Ensuring calves stay healthy
Rearing facilities should be set-up and maintained well to ensure calves stay healthy.
AUSTRALIAN FARMERS farmers Brett and Judith Gledhill have increased conception rates since switching their herd to calving every three months.
The a2 milk suppliers from Nanneella, Victoria, have changed their calving pattern from three times a year to four in a bid to flatten their milk supply, as well as easing the personal strain during calving. It has also improved farm management, according to Brett Gledhill.
“When we initially suggested three or four calvings, our vets said it would be too much work. I said, ‘we’re here anyway, so what’s the difference if we’re calving cows too, and you’re doing it in short bursts’.”
Each calving window is three weeks.
The Gledhills are running 180 head and milking 140 cows throughout the year – due to the need to cull 50 head in one hit – and plan to build this to 200 milkers, milking those consistently throughout the year. As a result, they are calving 35 cows every three months.

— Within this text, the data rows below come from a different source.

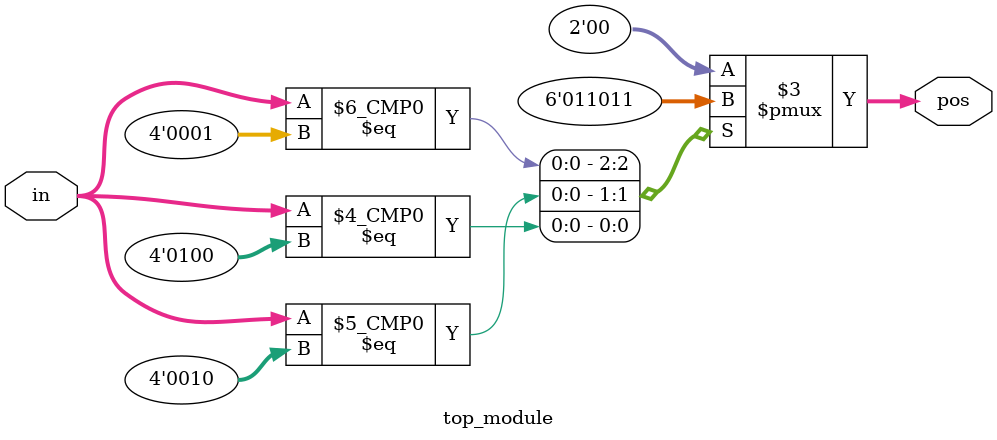
<source format=sv>
module top_module (
	input [3:0] in,
	output reg [1:0] pos
);

always @(*)
begin
	case(in)
		4'b0000: pos = 2'b00;
		4'b0001: pos = 2'b01;
		4'b0010: pos = 2'b10;
		4'b0100: pos = 2'b11;
		default: pos = 2'b00;
	endcase
end

endmodule

</source>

Bulls are no longer bought. Cows are inseminated and those that don’t get in calf are carried over to the next lot, six-eight weeks later. “A cow may have been crook, so we give them another go.”
The benefits continue when the calves are on the ground, with Gledhill saying 30 calves receive more attention and therefore better care than 60 or more at once.
Judith manages the breeding and calf rearing aspects of the operation. Robotic feeders have been used for the last five years to assist.
Hair samples are taken from calves and tested for the a2 gene. Anything not a2 is sold.
Calves are weighed every three months and are carefully managed to ensure they meet their targeted joining weight.
When heifers are approaching their first joining, they are weighed a month beforehand. Anything not going to make the target weight is moved down into the next mob. This is also credited to the rising conception rate.
Holsteins must be 350kg and Jerseys 320kg at 12 months for their first joining.
Calving rates have improved at least 10-15%, while conception rates have been 65-72% after one round of AI.
It was 2009 when the Gledhills first registered their interest in a2, attending an information session at the Mulcahy family’s Kyabram processing plant. At the end of the session they had signed to convert their herd.
It was a slow process, as 32% of their herd were straight a2 – containing the a2 beta-casein protein – so they began breeding from a2 sires and culling non-a2 cows.
In May 2012, the 240-head herd comprised 140 a2 cows. Brett got a call from the Mulcahys saying they were short of a2 milk and could he supply some in two days.
“We had 50 cows left to cull,” Brett says. They were culled very quickly. They bought some a2 cows – including about 30 Jerseys from a dispersal at Stanhope – but have now made the decision to breed up.
There are 180 cows, with 100 head of young stock coming through. They are trying to build the herd by 20 cows each year.
The a2 milk delivers a premium to the Gledhills for little extra cost. “That was the best thing, I didn’t have to spend excessive money. They paid for the testing of cows, and we kept chipping away, building our a2 numbers,” he says.